Read the full abstract
Acute coronary syndromes (ACS) are an important source of morbidity and mortality. Despite weak evidence for the use of unfractionated heparin (UFH) for acute coronary syndromes it is considered an accepted treatment for unstable angina and non-ST segment elevation myocardial infarction (MI). However, evidence suggests low molecular weight heparins (LMWH) are safer and more effective than UFH in the treatment and prevention of other thrombotic disorders.
Objectives
To assess the effects of LMWH compared to UFH for acute coronary syndromes.
Search strategy
We searched the Cochrane Controlled Trials Register (The Cochrane Library Issue 4, 2000), MEDLINE (January 1966 to December 2000), EMBASE (1980 to December 2000) and CINAHL (1982 to December 2000) and reference lists of articles. Authors of all include studies, and pharmaceutical industry representatives, were contacted to determine if unpublished studies, which met the inclusion criteria, were available.
Selection criteria
Randomized controlled trials of subcutaneous LMWH versus intravenous UFH in people with acute coronary syndromes (unstable angina or non-ST segment elevation MI).
Data collection and analysis
Two reviewers independently assessed quality of studies. Data were extracted independently by two reviewers. Study authors were contacted to verify and clarify missing data.
Main results
We identified 27 potentially relevant studies, 7 studies (11,092 participants) were included in this review.
We found no evidence for difference in overall mortality between the groups treated with LMWH and UFH (RR = 1.0; 95% CI: 0.69, 1.44).
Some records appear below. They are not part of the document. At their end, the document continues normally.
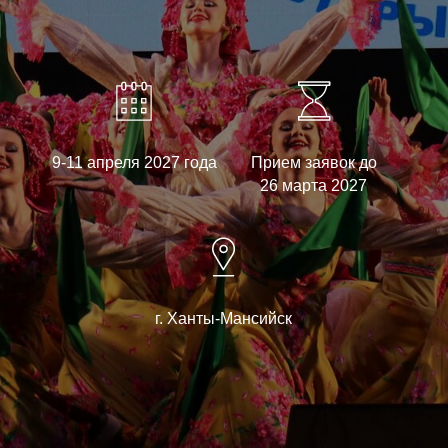
9-11 апреля 2027 года
Прием заявок до
26 марта 2027
г. Ханты-Мансийск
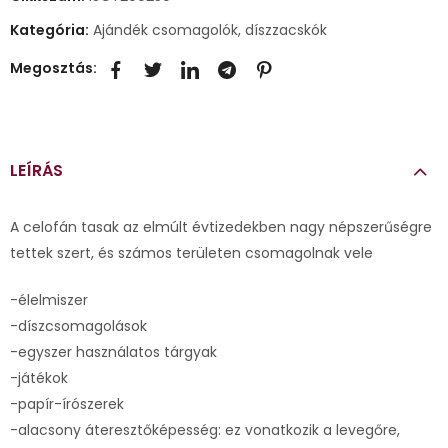
Kategória:
Ajándék csomagolók, díszzacskók
Megosztás:
LEÍRÁS
A celofán tasak az elmúlt évtizedekben nagy népszerűségre
tettek szert, és számos területen csomagolnak vele
-élelmiszer
-díszcsomagolások
-egyszer használatos tárgyak
-játékok
-papír-írószerek
-alacsony áteresztőképesség: ez vonatkozik a levegőre,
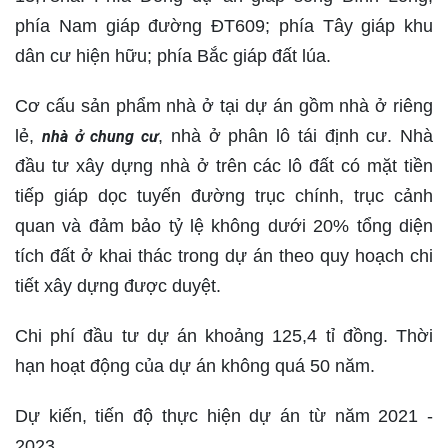
phía Nam giáp đường ĐT609; phía Tây giáp khu
dân cư hiện hữu; phía Bắc giáp đất lúa.
Cơ cấu sản phẩm nhà ở tại dự án gồm nhà ở riêng
lẻ,
, nhà ở phân lô tái định cư. Nhà
nhà ở chung cư
đầu tư xây dựng nhà ở trên các lô đất có mặt tiền
tiếp giáp dọc tuyến đường trục chính, trục cảnh
quan và đảm bảo tỷ lệ không dưới 20% tổng diện
tích đất ở khai thác trong dự án theo quy hoạch chi
tiết xây dựng được duyệt.
Chi phí đầu tư dự án khoảng 125,4 tỉ đồng. Thời
hạn hoạt động của dự án không quá 50 năm.
Dự kiến, tiến độ thực hiện dự án từ năm 2021 -
2023.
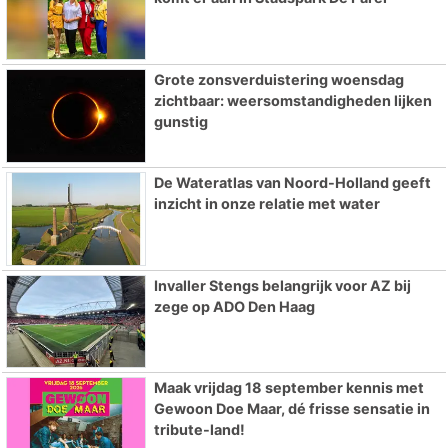
Grote zonsverduistering woensdag
zichtbaar: weersomstandigheden lijken
gunstig
De Wateratlas van Noord-Holland geeft
inzicht in onze relatie met water
Invaller Stengs belangrijk voor AZ bij
zege op ADO Den Haag
Maak vrijdag 18 september kennis met
Gewoon Doe Maar, dé frisse sensatie in
tribute-land!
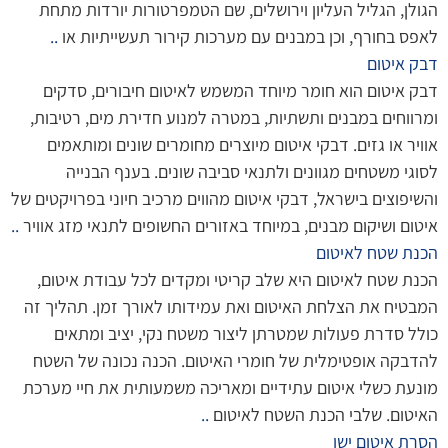
הגולן, הגליל העליון וירושלים, שם הטמפרטורות יורדות מתחת
לאפס בחורף, וכן במבנים עם מערכות קירור תעשייתיות או
..
דבק איטום
דבק איטום הוא חומר מיוחד המשמש לאיטום חיבורים, סדקים
ומרווחים במבנים ותשתיות, במטרה למנוע חדירת מים, רטיבות,
אוויר או גזים. דבקי איטום מיוצרים מחומרים שונים ומותאמים
לסוגי משטחים מגוונים ולתנאי סביבה שונים. בענף הבנייה
והשיפוצים בישראל, דבקי איטום מהווים מרכיב חיוני בפרויקטים של
איטום ושיקום מבנים, במיוחד באזורים החשופים לתנאי מזג אוויר
..
הכנת שטח לאיטום
הכנת שטח לאיטום היא שלב קריטי ומקדים לכל עבודת איטום,
המבטיח את הצלחת האיטום ואת עמידותו לאורך זמן. תהליך זה
כולל סדרת פעולות שמטרתן ליצור משטח נקי, יציב ומתאים
להדבקה אופטימלית של חומרי האיטום. הכנה נכונה של השטח
מונעת כשלי איטום עתידיים ומאריכה משמעותית את חיי מערכת
האיטום. שלבי הכנת השטח לאיטום
..
הסרת איטום ישן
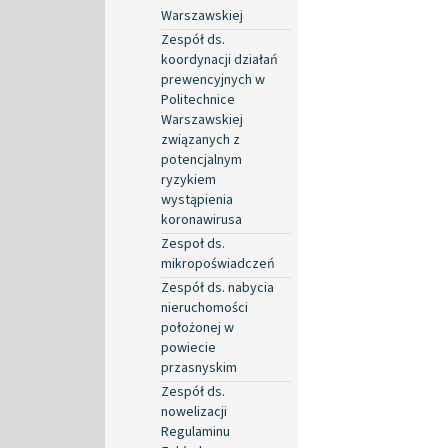
Warszawskiej
Zespół ds.
koordynacji działań
prewencyjnych w
Politechnice
Warszawskiej
związanych z
potencjalnym
ryzykiem
wystąpienia
koronawirusa
Zespoł ds.
mikropoświadczeń
Zespół ds. nabycia
nieruchomości
położonej w
powiecie
przasnyskim
Zespół ds.
nowelizacji
Regulaminu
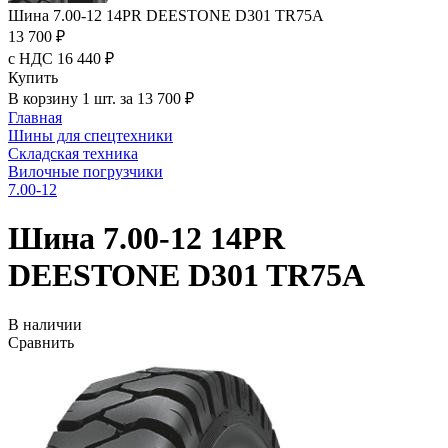
Шина 7.00-12 14PR DEESTONE D301 TR75A
13 700 ₽
с НДС 16 440 ₽
Купить
В корзину 1 шт. за 13 700 ₽
Главная
Шины для спецтехники
Складская техника
Вилочные погрузчики
7.00-12
Шина 7.00-12 14PR
DEESTONE D301 TR75A
В наличии
Сравнить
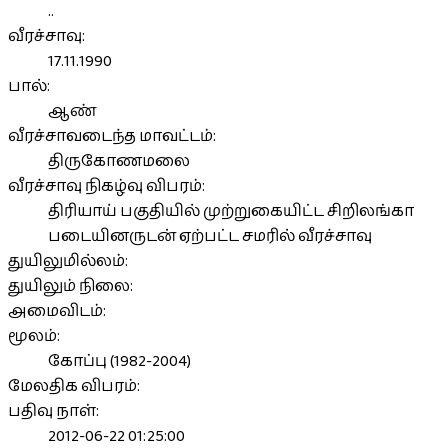
..
வீரச்சாவு:
17.11.1990
பால்:
ஆண்
வீரச்சாவடைந்த மாவட்டம்:
திருகோணமலை
வீரச்சாவு நிகழ்வு விபரம்:
திரியாய் பகுதியில் முற்றுகையிட்ட சிறிலங்கா
படையினருடன் ஏற்பட்ட சமரில் வீரச்சாவு
துயிலுமில்லம்:
துயிலும் நிலை:
அமைவிடம்:
மூலம்:
கோப்பு (1982-2004)
மேலதிக விபரம்:
பதிவு நாள்:
2012-06-22 01:25:00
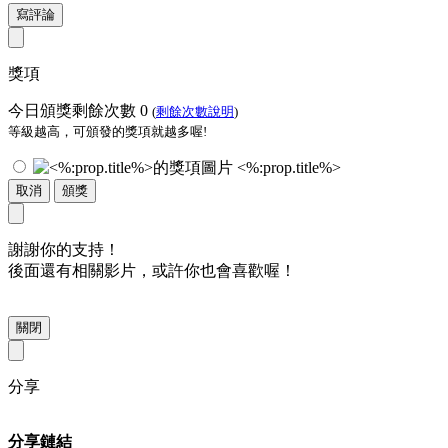
寫評論
獎項
今日頒獎剩餘次數
0
(
剩餘次數說明
)
等級越高，可頒發的獎項就越多喔!
<%:prop.title%>
取消
頒獎
謝謝你的支持！
後面還有相關影片，或許你也會喜歡喔！
關閉
分享
分享鏈結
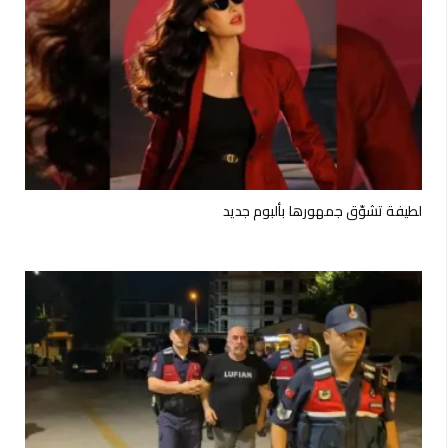
لطيفة تشوّق جمهورها بألبوم جديد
Some pooled outcomes showed some evidence of heterogeneity, few of the pooled outcomes were statistically heterogeneous most were homogeneous.
LMWH reduced the occurrence of MI (RR = 0.83; 95% CI: 0.70, 0.99) and the need for revascularization procedures (RR = 0.88; 95% CI: 0.82, 0.95). We found no evidence for difference in occurrence of recurrent angina (RR = 0.83; 95% CI: 0.68, 1.02), major bleeds (RR = 1.00; 95% CI: 0.80, 1.24) or minor bleeds (RR = 1.40; 95% CI: 0.66, 2.90). A decrease in the incidence of thrombocytopenia (RR = 0.64; 95% CI: 0.44, 0.94) was observed for patients given LMWH. From these results, 125 patients need to be treated with LMWH to prevent 1 additional MI and 50 patients need to be treated to prevent 1 revascularization procedure. Insufficient data exist to compare different types of LMWH.
Authors' conclusions
LMWH and UFH had similar risk of mortality, recurrent angina, and major or minor bleeding but LMWH had decreased risk of MI, revascularization and thrombocytopenia. New trials with longer follow up are required.